Technology – A Game Changer
At the state level, highway funds are caught up in politics, too. According to the San Antonio Express-News, Texas is spending only half of what it needs to meet the state’s transportation needs. “We don’t have enough funds to build highways,” Daniel said, “and when you’re sitting in traffic on I-635 you think about how badly we need more concrete.”
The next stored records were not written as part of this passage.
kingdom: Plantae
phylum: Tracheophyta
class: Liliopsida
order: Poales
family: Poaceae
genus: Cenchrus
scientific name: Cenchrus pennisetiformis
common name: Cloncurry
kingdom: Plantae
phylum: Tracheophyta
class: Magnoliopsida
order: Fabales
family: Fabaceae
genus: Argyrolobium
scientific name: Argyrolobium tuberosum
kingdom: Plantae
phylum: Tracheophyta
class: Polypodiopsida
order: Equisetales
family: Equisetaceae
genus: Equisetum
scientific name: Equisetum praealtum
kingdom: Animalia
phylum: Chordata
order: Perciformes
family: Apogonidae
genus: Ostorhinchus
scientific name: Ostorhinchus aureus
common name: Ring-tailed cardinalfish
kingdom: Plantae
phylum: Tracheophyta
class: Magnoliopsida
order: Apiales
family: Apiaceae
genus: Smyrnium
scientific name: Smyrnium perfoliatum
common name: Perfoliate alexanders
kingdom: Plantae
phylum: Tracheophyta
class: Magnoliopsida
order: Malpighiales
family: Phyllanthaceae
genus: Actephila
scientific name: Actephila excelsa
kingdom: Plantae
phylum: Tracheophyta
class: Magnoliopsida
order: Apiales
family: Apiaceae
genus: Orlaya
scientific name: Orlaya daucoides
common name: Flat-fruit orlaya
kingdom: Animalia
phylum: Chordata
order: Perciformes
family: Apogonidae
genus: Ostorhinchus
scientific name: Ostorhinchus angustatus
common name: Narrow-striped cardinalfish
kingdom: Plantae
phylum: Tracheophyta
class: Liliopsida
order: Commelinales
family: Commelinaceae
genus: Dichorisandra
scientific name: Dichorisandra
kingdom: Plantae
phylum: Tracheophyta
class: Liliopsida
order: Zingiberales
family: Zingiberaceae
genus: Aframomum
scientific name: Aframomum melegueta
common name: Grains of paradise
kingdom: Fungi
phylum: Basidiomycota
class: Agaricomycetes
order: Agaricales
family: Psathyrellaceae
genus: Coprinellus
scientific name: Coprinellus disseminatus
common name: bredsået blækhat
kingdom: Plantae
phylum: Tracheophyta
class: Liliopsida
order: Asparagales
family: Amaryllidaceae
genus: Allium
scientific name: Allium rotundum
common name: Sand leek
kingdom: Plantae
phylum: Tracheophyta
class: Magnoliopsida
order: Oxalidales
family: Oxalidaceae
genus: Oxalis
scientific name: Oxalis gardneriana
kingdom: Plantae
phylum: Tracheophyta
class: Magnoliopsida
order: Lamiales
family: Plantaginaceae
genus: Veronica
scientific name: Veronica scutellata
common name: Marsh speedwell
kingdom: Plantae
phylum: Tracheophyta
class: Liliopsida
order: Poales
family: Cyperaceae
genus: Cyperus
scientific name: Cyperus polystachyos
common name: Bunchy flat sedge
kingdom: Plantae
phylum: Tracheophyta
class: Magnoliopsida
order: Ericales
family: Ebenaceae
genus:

Uncertainty over jobs, whether in the private or public sectors, makes planning in the construction industry an iffy proposition. Preliminary figures from the U.S. Bureau of Labor Statistics show construction employment up 6.3 percent over a year ago. New technology is having an effect on job creation. DynaTen’s Nyquist says some of those lost jobs aren’t coming back.
“We constantly have technology coming into our industry – there are always new ways to join pipe together that’s less labor intensive,” he said. “Through technology and materials integration, labor demands per square foot of building won’t be what it once was because we’re getting better at what we do – and that means the whole industry.”
Harper echoed that view. “All of our superintendents have iPads now,” he said. “It’s quicker communication, it’s getting schedules done quicker, if you have a problem you can photograph it and email it from there to get an answer in hours instead of days.”
“There’s a lot of opportunity in the marketplace, and that’s encouraging,” said Balfour Beatty’s Charlie DeVoe. But for contractors, “It’s like being an employee going to work one day and having your employer tell you, ‘Oh by the way, you’re going to work longer hours and I’m going to pay you less.’”
DeVoe noted the pressure on margins in the construction business, and the continued challenge to deliver an increasing level of service. He said it’s the biggest challenge the industry faces.
“As much as we’re talking about how good things are,” said Harper, “quite frankly, our margins are the lowest I’ve ever seen. The competitiveness is higher than ever because there is less work going on. The construction industry says, ‘I’ve got to get a little cheaper to get the next job and the next job.’”
Moderator Downey wondered what the emphasis on speed, a reduced workforce, and pinched margins meant for safety on the job. Most contracts aren’t awarded solely on the basis of price, said Nyquist. Safety is an important component. “I don’t see any weakening because I think our culture has advanced it,” he maintained.
Brooks, Harper and Daniel all said that was their experience, as well. “When you have a downturn, the riffraff is gone,” said Brooks. “You run quality contractors who run quality safety programs. It’s just that simple.”
Although the regulatory load might be increasing somewhat, for example on stimulus projects, PM Realty’s Kerry Burden said public-private partnerships could be a “growth area.” He cited several health care-related projects in the Dallas area that are moving ahead because of increased medical costs and reduced reimbursements to doctors.
“We have three projects we’ll probably break ground on next year where I’ve been able to successfully negotiate abatements and private partnerships with the city where I’m getting several hundred thousand dollars worth of money, because of the need,” he said. “The City of Dallas has a program where they will provide funding to you to have outside investors to fund your project if you create so many new jobs and get people legalized, they will give you money to fund your project.” He noted, though, that this is an example of a public-private partnership at the city, rather than the state or federal, level.
“That’s the kind of thinking we need,” said DeVoe.